Travels to Russia—and Thereabouts

Russian-language students share their adventures abroad

“Without a little piece of paper, you are an insect. With a little piece of paper, you are a human being.”    — Russian saying

This maxim captures a well-known fact of life in Russia—you must have your documents with you at all times. This was illustrated in a recent presentation by UO students sharing their tales of travel experiences in Russia and the former Soviet states.

At the UO, there are about thirty students majoring or minoring in Russian at any given time; each year several of them travel abroad for an immersive cultural experience.

Graduate student Eric Spreat, for instance, went to Moscow last year to teach English. He shared photos of his travels, including a trip he took to Kazan, where the metro police stopped him and asked for his documents. His papers were in order, but they questioned him because they saw that he was registered to visit Moscow, not Kazan—what was he doing there?

Fortunately, he was able to produce his train ticket, which showed he would be returning to Moscow. After detaining him, the police released him. The moral of the story? “You can be stopped at any time,” Spreat said.

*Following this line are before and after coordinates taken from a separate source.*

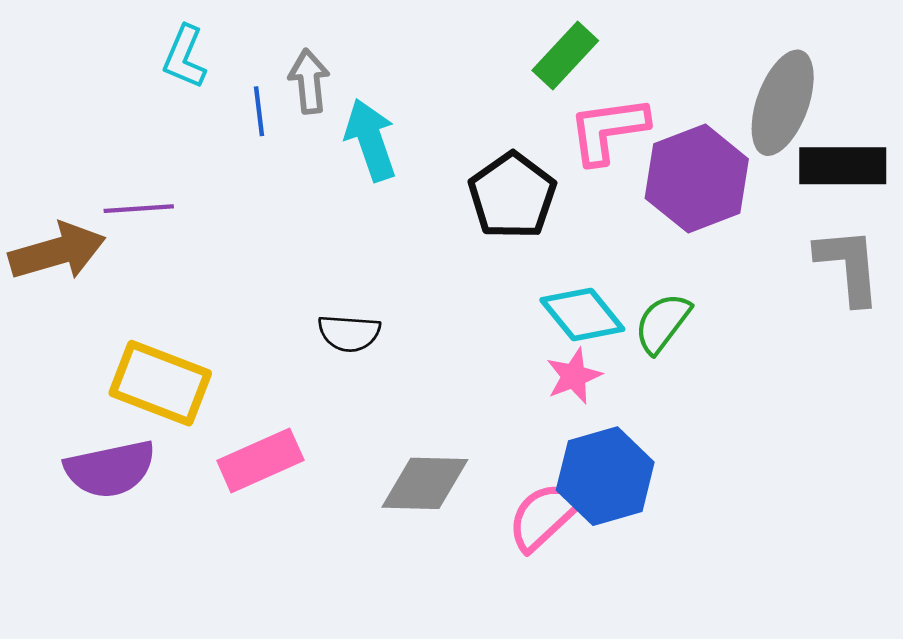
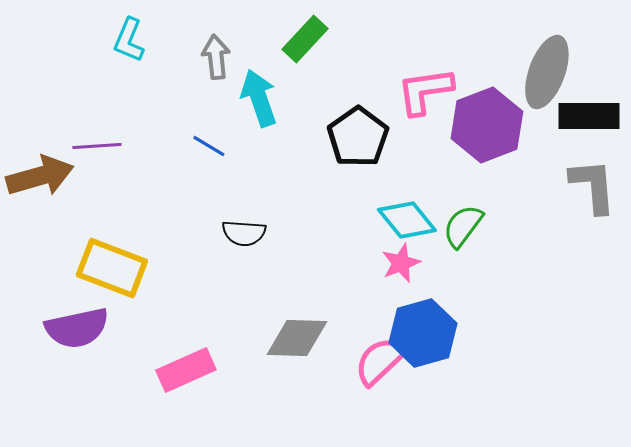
green rectangle: (565, 56) -> (305, 39), moved
blue line: (259, 111) -> (209, 146), moved, turned -52
pink rectangle: (260, 460) -> (186, 370), moved

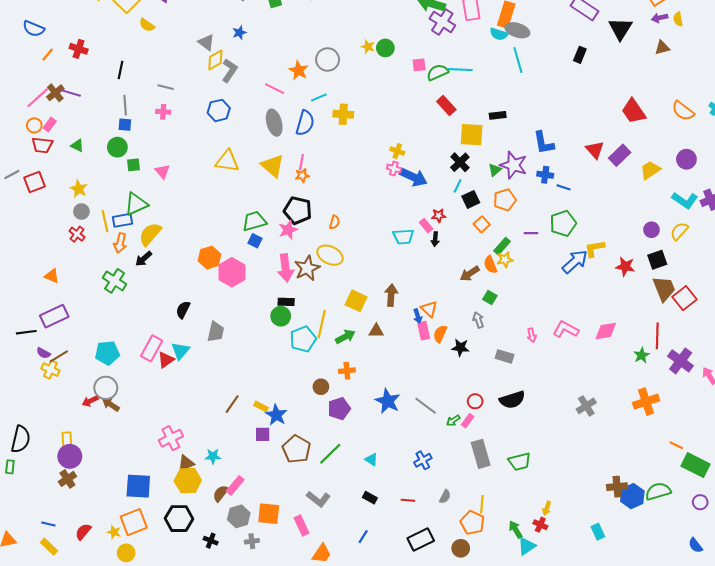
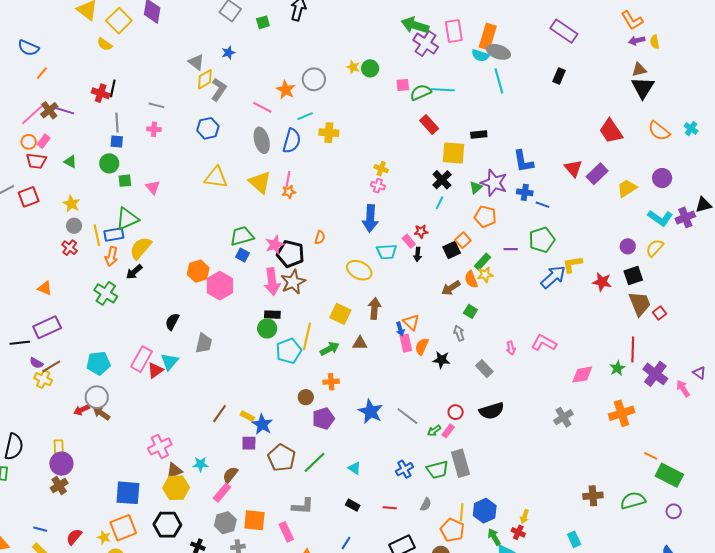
yellow semicircle: (147, 25) -> (105, 44), moved
black triangle: (620, 29) -> (643, 88), moved
red cross: (79, 49) -> (101, 93), moved
blue arrow: (413, 177) -> (370, 218), moved, turned 68
black square: (471, 199) -> (452, 250), moved
orange pentagon: (505, 200) -> (485, 217), turned 30
black pentagon: (298, 210) -> (291, 254), moved
yellow ellipse: (330, 255) -> (359, 270), moved
red square: (685, 298) -> (659, 313), size x0.6
pink diamond: (606, 331) -> (582, 375), moved
gray rectangle: (505, 356) -> (484, 369), turned 30
green trapezoid: (520, 462) -> (437, 470), moved
brown semicircle: (221, 493) -> (230, 475), moved
blue hexagon: (632, 496) -> (485, 511), moved
gray L-shape: (318, 499) -> (303, 506), turned -35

In general, there’s a curiosity about visitors—not just by police, but by shopkeepers, people you meet at parties, in cafes, on the street, said Lindsay Stamsos, who recently studied abroad in Kiev. “People ask you, ‘Why are you here?’ It’s not often that people want to go there.”

Stamsos, who is studying Russian in preparation for a master’s program, returned from Ukraine just weeks before the current political upheaval began.

Another cultural insight: smiling is something Americans do a lot of, but Russians not so much.

Undergraduate Liz Prishchenko discovered this as part of a bigger lesson in what it means to grow up in an American home where Russian is spoken—and then actually visit Russia. “I’m a heritage speaker, so I don’t know what the grammar is,” she said.

Prishchenko was one of several students in the presentation who comes from a “heritage” household—i.e., a Russian-speaking American household.

As many as 10 percent of UO students studying Russian come from a family where Russian is spoken in the home, said Jenifer Presto, director of the Russian, East European and Eurasian Studies program—reflecting the fact that there are almost 100,000 people from the former Soviet Union who now reside in Oregon.

Prishchenko elaborated on a blog she kept during her study-abroad experience in St. Petersburg: “One thing that throws everyone off is that . . . I look Russian, I talk like a Russian, but I don’t exactly use the right grammar,” she wrote in her first blog entry. “And I smile too much.”

—Lisa Raleigh

Caption: Liz Prishchenko takes a selfie while trying on a ushanka in a St. Petersburg marketplace.